I’m in the Feedster top 500 (as some friends nicely point out). So what?

  • I don’t have people knocking on my door asking me to speak at conferences or wanting to place ads in my weblog – being in the list doesn’t mean that you are in the inner circle (I suspect that A-list is not something defined by whatever top-X list anyway).
  • I do not see any personal value of being in this list or using it to find others. The only thing it brings is egosmiling – ha, I’m in the list – me having some fan registering the fact. If I disappear from it tomorrow I’d smile again and go on.

These are my personal indicators that lists of popular blogs do not work.

A few things could work. Smart combinations of blog metrics, or better visualizations of conversation clouds because I guess we are more interested in finding the cloudmakers and connecting with them…

Lilia Efimova (Blog posts 2004)visualization of the political blog networkI guess there is already some understanding in the community of what is needed. Probably something like those visualizations.

Available for you and me. For our own weblogs or topics we are interested, not only for those researchers choose to study. Trusted and clickable.

From what to how

I’m not sure that the problem is in the lack of algorithms. At least those that come from research are published. I think it’s pretty much about the teasing data.

It’s not enough to come up with a great formula. You have to test it – to see what comes out, to try it on different data sets, to implement it as a tool, to make tools open for a public, to make sure all these scales…

But it starts with the data. And the data is not public.

I can not speak for others, but I can talk about problems we have with the data needed for our research (which addresses some of the “link love” aspects). What we need to develop algorithms and tools are pretty simple: blog content in “full-text RSS quality” via APIs…

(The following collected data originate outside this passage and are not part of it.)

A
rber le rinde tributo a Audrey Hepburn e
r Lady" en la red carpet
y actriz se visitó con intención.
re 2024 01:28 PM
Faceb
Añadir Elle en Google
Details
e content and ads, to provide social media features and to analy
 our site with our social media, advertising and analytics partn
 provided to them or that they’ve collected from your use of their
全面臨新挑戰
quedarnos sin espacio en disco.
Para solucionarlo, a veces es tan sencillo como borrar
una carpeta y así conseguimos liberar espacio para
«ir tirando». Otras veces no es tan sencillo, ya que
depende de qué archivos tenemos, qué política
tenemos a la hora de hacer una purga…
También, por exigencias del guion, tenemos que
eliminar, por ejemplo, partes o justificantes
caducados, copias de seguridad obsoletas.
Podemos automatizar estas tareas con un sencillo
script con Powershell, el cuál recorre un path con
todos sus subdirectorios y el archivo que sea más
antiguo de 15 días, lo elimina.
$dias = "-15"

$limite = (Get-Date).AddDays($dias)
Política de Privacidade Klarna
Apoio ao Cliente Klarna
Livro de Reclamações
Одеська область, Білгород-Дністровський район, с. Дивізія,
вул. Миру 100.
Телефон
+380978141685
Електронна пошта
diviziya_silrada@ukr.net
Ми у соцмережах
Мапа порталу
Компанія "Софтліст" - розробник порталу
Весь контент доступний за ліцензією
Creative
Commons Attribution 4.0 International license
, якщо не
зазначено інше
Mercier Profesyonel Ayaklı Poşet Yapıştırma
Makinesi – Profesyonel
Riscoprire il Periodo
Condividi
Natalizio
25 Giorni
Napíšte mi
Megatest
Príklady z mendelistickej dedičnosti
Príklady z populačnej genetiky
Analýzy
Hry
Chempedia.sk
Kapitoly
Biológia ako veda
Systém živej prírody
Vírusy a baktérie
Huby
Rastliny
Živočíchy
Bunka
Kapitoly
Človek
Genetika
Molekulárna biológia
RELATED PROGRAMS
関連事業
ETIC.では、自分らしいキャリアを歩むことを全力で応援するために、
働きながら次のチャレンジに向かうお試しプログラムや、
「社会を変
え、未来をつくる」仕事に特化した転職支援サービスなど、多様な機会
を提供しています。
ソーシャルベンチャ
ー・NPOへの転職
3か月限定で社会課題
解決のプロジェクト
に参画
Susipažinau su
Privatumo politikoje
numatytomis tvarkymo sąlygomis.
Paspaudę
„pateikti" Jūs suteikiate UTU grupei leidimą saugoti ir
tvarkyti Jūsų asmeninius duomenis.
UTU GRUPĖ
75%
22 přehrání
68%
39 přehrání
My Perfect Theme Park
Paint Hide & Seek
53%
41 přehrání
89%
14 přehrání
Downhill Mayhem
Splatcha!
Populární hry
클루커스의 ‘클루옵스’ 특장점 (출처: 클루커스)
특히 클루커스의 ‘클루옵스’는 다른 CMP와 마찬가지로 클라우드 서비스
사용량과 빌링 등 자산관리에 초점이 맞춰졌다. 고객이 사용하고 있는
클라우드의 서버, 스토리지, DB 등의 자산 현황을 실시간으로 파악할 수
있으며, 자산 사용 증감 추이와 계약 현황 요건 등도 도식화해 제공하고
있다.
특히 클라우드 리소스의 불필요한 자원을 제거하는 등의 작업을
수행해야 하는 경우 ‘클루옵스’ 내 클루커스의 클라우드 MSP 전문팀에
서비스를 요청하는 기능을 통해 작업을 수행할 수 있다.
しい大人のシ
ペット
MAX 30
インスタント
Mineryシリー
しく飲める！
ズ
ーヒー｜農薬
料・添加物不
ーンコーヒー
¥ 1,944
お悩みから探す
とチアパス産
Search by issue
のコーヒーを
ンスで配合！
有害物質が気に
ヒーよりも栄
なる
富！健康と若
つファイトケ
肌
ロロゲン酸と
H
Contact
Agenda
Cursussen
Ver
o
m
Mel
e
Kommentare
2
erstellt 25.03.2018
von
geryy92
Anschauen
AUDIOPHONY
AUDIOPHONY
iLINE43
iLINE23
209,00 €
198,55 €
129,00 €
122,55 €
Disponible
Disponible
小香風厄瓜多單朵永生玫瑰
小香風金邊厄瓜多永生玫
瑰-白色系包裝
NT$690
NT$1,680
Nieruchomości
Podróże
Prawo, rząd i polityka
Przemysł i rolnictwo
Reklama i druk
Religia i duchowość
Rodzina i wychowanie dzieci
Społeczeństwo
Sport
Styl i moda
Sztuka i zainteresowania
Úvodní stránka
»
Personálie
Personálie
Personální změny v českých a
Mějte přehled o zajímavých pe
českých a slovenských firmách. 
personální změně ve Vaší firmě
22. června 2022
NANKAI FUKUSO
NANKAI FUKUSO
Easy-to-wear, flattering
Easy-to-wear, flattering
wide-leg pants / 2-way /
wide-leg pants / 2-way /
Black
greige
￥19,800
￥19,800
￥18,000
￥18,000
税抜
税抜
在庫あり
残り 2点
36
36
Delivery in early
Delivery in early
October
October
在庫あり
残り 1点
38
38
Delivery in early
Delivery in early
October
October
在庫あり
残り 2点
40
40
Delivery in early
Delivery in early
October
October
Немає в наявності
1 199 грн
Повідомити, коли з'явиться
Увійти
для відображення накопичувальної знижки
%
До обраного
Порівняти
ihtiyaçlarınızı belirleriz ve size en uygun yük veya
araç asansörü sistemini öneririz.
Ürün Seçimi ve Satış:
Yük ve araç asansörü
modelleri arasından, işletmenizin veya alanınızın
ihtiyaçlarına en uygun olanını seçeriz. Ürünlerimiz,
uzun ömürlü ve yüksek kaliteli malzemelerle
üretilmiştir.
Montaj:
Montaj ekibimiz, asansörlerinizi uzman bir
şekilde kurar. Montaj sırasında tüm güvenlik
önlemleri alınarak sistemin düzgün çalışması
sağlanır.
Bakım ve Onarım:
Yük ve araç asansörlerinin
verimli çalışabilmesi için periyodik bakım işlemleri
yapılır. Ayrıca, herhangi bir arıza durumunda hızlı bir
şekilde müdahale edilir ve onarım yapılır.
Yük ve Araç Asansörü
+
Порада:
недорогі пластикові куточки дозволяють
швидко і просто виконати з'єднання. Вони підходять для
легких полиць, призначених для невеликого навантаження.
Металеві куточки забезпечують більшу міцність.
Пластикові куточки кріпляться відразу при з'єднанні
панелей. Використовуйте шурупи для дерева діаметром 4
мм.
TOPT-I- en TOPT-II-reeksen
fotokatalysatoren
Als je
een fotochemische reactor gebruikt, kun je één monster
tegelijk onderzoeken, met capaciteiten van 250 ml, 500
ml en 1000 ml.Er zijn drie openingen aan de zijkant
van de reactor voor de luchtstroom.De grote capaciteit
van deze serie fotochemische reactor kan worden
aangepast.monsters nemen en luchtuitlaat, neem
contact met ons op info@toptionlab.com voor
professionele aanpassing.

We tried many of the current blog indexing tools: no luck (those that are pretty close to what we need, BlogPulse, Technorati and Bloglines are either consider the data they collect commercial or do not have APIs to access it). As a results Anjo is working on weblog spider instead of community discovery algorithm.

I know other researchers working on weblog spidering instead of working on algorithms to process and visualise weblog data. I wonder how many other people out there who would play with the data if it would be accessible without any threshold. I believe there are many.

I was very sad to hear last week that upflux didn’t gain much support from players in the blog indexing market. I wonder if open access to weblog data is a “nice to have, but never real” dream. And I wonder if Mary’s effort will turn it into reality…

Btw, are there any Technorati tags for this conversation?